The price suggested bidders were confident it was 18th century rather than a later copy.
The box, with a crossed swords and KPM mark in underglaze blue, probably dates from the mid-1720s. It is painted in the manner of Johann Gregor Höroldt with a series of ‘Böttger lustre’ cartouches enclosing chinoiserie scenes in puce orange, iron red and black. To the base is a purpurmalerei scene of Oriental figures in discussion.
A similar group of Höroldt style boxes, many with KPM marks, were re-issued by Meissen from the 1830s onwards, primarily for export to England.
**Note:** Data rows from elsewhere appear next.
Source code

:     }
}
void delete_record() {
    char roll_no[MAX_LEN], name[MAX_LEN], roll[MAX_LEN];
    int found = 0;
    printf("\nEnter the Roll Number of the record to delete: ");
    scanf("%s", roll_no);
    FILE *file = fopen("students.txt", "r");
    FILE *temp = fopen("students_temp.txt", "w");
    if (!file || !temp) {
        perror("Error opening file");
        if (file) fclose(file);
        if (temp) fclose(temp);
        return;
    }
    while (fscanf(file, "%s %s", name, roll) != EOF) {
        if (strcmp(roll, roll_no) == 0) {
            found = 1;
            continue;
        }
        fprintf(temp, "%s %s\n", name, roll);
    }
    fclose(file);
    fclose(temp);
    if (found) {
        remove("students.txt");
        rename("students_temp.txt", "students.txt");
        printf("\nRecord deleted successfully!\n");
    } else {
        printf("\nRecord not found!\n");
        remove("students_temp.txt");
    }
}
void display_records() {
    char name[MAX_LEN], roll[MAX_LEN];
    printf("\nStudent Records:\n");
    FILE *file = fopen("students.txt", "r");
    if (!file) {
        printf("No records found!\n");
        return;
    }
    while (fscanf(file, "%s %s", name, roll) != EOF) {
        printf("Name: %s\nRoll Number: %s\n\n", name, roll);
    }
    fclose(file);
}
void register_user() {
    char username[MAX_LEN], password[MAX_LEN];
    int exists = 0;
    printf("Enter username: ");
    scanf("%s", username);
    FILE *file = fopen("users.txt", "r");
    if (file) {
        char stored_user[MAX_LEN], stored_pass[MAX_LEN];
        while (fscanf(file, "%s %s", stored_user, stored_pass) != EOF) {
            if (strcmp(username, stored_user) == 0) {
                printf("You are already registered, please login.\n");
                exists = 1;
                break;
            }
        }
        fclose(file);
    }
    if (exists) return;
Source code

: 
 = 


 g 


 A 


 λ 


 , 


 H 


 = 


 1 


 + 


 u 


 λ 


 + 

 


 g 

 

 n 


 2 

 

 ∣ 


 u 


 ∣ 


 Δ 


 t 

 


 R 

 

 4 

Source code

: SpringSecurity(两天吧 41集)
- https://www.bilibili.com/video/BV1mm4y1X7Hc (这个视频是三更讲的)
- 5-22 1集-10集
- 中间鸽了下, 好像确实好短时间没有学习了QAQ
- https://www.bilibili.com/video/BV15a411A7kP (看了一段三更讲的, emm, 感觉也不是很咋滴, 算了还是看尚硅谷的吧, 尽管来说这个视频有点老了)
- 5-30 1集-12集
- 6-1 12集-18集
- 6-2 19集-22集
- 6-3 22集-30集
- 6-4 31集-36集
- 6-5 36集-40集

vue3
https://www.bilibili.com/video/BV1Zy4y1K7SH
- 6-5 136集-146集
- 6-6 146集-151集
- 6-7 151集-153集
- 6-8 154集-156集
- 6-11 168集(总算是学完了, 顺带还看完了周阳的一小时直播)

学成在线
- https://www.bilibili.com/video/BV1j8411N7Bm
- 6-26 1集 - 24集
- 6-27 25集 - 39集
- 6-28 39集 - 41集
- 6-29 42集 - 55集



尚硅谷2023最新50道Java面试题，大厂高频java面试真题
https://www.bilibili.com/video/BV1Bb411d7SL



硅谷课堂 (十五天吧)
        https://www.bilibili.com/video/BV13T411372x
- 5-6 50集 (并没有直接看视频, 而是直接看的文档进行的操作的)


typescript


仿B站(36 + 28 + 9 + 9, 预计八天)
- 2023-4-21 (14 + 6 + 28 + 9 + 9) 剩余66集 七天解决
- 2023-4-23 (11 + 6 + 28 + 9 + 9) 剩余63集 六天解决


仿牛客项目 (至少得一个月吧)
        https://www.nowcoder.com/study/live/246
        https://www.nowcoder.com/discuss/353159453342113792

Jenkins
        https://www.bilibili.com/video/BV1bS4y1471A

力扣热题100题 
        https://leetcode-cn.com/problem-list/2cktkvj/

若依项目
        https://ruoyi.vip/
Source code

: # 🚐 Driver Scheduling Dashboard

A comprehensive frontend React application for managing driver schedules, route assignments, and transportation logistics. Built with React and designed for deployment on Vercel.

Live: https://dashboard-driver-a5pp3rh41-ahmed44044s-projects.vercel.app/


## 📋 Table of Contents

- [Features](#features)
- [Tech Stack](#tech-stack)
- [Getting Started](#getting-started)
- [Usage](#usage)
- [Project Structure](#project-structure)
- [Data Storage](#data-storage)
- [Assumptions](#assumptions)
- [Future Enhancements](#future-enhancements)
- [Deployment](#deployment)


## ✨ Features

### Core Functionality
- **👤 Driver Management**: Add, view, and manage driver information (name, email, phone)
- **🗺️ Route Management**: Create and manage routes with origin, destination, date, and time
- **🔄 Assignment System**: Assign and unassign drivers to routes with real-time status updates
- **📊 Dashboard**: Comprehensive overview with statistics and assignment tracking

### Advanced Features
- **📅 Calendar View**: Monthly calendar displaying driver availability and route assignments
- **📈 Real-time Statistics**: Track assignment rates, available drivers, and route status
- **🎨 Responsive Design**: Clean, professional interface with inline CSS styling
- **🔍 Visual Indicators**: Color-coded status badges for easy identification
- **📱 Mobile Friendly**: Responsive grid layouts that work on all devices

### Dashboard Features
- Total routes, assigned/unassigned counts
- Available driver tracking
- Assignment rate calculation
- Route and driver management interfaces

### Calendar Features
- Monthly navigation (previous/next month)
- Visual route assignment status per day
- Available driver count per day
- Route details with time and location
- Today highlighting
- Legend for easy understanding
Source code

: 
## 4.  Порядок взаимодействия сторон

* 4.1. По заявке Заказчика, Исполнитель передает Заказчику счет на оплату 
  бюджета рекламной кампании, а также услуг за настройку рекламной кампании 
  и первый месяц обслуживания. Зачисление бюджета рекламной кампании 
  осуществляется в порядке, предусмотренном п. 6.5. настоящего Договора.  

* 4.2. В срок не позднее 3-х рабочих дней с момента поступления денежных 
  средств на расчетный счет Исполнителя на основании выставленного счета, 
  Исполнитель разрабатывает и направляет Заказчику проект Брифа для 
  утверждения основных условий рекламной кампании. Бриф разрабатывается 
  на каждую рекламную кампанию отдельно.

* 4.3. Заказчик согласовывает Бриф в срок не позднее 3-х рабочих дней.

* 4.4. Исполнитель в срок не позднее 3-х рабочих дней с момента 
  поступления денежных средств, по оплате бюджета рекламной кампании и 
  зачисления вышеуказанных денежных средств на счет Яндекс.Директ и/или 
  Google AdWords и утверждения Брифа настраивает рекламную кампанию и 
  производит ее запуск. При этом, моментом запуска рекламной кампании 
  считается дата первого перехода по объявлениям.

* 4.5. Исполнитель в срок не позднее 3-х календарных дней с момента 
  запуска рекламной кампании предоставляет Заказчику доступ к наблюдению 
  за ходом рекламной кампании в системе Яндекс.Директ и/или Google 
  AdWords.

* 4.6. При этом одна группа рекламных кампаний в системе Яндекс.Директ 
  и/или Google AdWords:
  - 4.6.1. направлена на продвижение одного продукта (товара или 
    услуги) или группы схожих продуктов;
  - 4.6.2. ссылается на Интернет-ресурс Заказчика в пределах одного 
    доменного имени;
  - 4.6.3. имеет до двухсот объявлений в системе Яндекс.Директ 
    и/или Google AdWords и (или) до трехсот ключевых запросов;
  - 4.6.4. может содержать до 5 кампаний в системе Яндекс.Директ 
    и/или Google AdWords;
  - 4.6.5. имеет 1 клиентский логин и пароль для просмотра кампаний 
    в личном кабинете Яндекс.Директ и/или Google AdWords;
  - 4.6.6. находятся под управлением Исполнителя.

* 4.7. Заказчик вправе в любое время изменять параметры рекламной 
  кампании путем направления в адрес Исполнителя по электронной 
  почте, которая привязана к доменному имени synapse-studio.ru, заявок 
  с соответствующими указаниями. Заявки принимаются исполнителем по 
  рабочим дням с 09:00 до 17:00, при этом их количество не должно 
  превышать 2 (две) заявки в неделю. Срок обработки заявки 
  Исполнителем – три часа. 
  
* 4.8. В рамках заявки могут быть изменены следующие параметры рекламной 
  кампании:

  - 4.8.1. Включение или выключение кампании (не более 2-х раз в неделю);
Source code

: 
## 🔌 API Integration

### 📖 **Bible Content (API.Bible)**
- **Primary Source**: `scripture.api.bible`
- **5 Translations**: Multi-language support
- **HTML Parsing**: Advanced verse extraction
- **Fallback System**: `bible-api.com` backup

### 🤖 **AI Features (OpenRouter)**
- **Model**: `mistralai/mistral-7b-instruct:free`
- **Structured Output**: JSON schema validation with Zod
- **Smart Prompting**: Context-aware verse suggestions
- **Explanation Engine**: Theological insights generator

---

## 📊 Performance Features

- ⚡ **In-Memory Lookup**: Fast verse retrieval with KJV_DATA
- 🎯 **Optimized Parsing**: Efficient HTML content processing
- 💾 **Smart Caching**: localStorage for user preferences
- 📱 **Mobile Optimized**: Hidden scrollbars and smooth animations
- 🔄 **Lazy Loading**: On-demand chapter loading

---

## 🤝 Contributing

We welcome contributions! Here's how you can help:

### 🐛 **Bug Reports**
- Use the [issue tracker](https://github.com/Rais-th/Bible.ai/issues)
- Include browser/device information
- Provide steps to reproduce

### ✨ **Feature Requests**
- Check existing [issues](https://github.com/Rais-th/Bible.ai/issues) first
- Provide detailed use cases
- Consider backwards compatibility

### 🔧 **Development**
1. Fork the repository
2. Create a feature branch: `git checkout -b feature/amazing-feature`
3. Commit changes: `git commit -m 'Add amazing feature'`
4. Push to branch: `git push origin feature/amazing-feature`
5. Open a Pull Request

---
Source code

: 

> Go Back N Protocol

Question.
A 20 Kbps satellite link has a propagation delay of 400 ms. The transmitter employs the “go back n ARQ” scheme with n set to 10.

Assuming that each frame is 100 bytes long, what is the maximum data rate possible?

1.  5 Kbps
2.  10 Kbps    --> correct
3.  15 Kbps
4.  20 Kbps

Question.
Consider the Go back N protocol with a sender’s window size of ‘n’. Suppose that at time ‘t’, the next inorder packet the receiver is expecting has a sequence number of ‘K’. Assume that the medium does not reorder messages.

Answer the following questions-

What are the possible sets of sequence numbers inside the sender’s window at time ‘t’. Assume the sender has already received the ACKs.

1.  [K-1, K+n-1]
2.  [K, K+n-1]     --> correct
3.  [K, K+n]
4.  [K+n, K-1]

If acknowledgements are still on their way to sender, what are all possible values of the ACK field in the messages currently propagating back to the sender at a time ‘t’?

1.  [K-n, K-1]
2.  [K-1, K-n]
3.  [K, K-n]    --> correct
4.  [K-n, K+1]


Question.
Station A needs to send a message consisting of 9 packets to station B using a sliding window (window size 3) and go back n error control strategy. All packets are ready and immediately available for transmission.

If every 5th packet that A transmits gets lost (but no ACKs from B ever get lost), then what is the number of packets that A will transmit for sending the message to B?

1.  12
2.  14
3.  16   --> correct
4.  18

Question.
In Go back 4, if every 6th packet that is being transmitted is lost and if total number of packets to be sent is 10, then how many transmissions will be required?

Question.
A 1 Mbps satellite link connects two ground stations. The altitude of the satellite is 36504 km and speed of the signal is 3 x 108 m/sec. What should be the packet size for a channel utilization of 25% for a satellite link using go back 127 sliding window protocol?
Typically these bring more modest sums.
An early Meissen dish in this on October 14 sale had been acquired by the vendor at Bonhams in 2012. Painted with the arms of Saxony and Poland surrounded by scattered flowers and banded hedges in kakiemon style, this formed part of the coronation service that was probably ordered for the crowning of Friedrich August II of Saxony as king of Poland in Cracow on January 17, 1734.
The service – the first Meissen armorial table service – was presumably intended only for display as silver was used on the royal table. When delivered to the Japanese Palace in Dresden in 1734, it comprised 77 parts in total, including 37 of these 18in (25cm) plates.
This example, in good condition apart from some wear to the gilding, has a wheel-engraved inventory number for the palace. Sold for £10,000 plus 25% premium a decade ago, this time it brought £9000.